The last fine-tuning step is to run your tests using different remote-storage technologies to determine which works best for your application load. You can choose from NFS, iSCSI, SAN or local VMFS storage using a myriad of possible solutions. You may be surprised by the results. For SAN solutions, you may need to modify the queue length variables in order to run different tests, or enable jumbo frames to get better performance.

I/O Considerations
Because I/O often ends up being the major bottleneck, especially with quad-core CPUs changing the face of virtualization, you should run multiple tests to determine the proper settings for your VM workload. Make small changes to your environment and document each change as you make it, or your performance testing may result in a hodge-podge of difficult-to-interpret results. Workloads should include real-world disk I/O and network I/O tests of the applications to be run.

A good performance-testing plan is crucial to planning the proper tasks for implementing your virtual environment. There are three critical concepts to remember going forward:

Performance of any given VM on the system is dependent upon the actions taking place within other VMs on the system
No two app workloads between entities are the same
Use real-world data-generation methods to feed the workloads to virtualize

Post-Test: What Now?
VMmark is a good starting point for performance testing, but don't be fooled into thinking it's comprehensive; you can use it as a jumping-off point, but it's imperative to develop your own performance test plan.

In addition, remember that performance planning doesn't end with the test of the environment prior to deployment. Testing must be continuous: Workloads may behave differently than the test environment, workloads may change over time and the underlying hardware may also change.

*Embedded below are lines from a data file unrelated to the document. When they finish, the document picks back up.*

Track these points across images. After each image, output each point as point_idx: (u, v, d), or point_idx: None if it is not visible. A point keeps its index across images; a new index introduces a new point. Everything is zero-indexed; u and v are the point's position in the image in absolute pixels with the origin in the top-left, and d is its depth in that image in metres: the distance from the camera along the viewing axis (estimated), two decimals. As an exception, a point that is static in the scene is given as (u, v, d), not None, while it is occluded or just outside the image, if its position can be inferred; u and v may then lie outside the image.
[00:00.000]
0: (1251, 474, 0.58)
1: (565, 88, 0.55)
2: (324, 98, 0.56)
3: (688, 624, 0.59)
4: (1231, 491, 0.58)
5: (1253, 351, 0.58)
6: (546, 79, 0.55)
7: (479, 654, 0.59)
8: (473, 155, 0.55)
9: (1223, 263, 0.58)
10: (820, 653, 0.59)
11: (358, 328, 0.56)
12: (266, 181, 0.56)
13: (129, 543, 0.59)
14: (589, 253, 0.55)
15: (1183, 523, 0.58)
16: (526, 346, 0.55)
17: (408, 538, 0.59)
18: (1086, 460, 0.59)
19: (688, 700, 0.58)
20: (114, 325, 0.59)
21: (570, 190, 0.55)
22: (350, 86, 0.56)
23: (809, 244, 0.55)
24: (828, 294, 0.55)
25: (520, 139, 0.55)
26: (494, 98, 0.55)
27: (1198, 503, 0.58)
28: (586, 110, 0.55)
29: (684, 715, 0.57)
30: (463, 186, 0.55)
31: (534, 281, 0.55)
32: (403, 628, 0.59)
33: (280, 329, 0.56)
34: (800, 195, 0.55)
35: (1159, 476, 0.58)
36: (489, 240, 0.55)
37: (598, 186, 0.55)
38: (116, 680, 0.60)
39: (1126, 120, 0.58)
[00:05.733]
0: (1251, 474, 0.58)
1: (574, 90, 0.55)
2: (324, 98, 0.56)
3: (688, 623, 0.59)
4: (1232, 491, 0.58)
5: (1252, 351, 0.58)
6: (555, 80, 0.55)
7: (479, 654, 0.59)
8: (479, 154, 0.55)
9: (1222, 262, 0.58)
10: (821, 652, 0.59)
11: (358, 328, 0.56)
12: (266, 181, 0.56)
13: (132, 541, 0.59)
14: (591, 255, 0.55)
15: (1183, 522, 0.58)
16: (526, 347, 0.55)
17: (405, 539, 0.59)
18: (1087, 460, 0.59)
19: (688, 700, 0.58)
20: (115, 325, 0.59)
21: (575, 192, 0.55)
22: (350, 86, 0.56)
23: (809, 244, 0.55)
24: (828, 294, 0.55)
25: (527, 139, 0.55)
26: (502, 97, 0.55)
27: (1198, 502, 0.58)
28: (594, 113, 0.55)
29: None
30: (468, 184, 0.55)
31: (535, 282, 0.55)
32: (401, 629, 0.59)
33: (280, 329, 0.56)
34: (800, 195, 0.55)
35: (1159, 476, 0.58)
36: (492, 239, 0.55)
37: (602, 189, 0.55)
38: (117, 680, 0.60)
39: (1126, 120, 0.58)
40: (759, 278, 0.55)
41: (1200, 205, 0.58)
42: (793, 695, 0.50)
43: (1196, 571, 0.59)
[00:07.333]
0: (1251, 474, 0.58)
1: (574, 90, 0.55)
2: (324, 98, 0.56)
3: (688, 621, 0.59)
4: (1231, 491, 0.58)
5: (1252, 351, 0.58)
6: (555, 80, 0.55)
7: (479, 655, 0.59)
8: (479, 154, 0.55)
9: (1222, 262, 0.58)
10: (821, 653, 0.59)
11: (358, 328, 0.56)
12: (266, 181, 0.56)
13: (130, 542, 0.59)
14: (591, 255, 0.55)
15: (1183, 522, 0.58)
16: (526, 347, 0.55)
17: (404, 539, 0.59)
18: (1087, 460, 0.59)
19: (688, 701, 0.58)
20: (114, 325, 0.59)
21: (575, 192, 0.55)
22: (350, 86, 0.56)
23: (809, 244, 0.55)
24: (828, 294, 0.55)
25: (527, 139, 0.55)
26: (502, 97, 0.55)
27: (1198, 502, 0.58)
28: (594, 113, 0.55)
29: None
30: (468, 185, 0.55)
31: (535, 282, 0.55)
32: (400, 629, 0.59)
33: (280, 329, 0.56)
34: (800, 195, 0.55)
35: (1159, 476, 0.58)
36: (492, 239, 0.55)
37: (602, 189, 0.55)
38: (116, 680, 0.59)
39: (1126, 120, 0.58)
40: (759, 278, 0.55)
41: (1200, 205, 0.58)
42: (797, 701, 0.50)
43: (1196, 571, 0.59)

To that end, part of any design should include change processes. That should include how to balance the workloads across all virtualization servers (if there are more than one, which is generally the case). Determine the upper values for resource utilization that dictate the need for more hosts, for another example. These upper values need to be found consistently by using the same tool every time.

Know Thy Tools
It may sound obvious, but knowing your measurement tools is also a part of performance planning. If the tool uses a graph, for example, a good plan will outline how the graph should be read. In many cases this is obvious, but not always.

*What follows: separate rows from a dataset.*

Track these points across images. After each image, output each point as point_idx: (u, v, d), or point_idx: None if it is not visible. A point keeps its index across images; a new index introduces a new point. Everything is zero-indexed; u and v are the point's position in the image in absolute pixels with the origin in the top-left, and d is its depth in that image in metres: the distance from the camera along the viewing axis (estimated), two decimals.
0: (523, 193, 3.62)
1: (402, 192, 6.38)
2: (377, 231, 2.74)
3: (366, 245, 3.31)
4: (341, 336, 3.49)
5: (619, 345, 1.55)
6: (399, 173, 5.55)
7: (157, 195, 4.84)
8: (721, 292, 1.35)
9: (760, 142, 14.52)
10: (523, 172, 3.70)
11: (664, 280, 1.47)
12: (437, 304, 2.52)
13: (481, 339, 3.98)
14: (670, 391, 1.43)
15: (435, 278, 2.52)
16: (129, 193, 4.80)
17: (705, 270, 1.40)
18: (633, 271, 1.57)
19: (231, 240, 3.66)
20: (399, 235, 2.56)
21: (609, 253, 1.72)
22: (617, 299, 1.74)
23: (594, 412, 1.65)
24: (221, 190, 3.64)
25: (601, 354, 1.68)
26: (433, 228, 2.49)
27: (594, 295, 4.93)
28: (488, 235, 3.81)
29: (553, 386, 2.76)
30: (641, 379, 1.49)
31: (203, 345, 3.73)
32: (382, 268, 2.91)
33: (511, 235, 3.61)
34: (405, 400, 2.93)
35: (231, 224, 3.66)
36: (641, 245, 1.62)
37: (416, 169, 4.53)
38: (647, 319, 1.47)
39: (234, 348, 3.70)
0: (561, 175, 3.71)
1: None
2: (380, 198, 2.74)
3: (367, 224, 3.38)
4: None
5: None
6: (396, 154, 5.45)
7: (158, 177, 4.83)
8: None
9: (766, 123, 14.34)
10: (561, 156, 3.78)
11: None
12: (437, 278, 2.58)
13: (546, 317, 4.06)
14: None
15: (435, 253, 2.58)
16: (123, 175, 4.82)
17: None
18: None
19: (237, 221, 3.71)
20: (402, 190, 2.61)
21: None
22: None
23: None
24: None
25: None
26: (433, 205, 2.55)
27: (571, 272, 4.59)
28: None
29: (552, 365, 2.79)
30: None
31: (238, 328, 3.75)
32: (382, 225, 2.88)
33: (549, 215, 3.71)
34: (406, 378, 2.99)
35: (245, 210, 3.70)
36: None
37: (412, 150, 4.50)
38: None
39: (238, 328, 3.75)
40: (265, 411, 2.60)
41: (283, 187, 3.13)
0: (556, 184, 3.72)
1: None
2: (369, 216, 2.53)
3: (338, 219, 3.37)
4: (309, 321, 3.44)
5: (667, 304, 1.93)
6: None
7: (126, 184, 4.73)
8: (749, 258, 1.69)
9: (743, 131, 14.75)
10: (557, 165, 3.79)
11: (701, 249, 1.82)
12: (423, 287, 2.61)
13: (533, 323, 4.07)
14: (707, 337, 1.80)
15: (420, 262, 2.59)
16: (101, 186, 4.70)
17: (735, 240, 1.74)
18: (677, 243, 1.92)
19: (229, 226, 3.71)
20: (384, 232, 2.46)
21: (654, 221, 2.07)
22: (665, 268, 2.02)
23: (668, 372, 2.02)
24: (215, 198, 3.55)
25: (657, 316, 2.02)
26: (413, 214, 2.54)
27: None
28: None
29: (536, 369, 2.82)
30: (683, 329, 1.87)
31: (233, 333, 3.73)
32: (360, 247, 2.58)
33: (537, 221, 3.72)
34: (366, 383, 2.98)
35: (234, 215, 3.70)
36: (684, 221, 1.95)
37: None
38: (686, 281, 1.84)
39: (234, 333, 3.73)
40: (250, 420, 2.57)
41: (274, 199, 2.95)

Take the VMware Infrastructure Client (VIC) and its performance graphs, for instance. If you don't have VirtualCenter (VC), these graphs live for only as long as the VIC stays connected to the host. In VC, they're around as long as the VC database is available. The graphs within the VIC can also be cryptic or have too much information. There are actually separate

Y-axes on several of the graphs-a left and a right-and if you look at the wrong side for the values, you get two different views and could miss critical data. These subtle confusions should be spelled out in any document about performance monitoring created during the performance-planning stage.

Finally, use the data from the implementation to create better benchmarks by continually monitoring performance. You will need to repeat the tests when new hardware or different applications are placed within your virtual infrastructure. You may want to go as far as requiring a performance test before a new VM is created. Again, try to get the workload as real world as possible.

Performance planning can give the virtual infrastructure admin insight into combating performance problems when they arise from inevitable spikes in activity. These may be edge conditions or a VM with serious issues. A well laid-out plan to alleviate virtual bottlenecks is a very important part of this process. Most of these should be determined during the performance-planning phase. Key items to consider are the Fibre Channel-host bus adapter (FC-HBA) queue length or the placement of VMs on hosts and storage.

Peak Performance
Planning for performance is more than just determining the tests to run and running them to get some numbers from the workloads selected. It's also about determining what to do when a performance problem occurs; deciding which monitoring tool (or tools) to use; how to interpret the data it represents and more. Keep in mind, however, that a good plan starts with a good testing workload.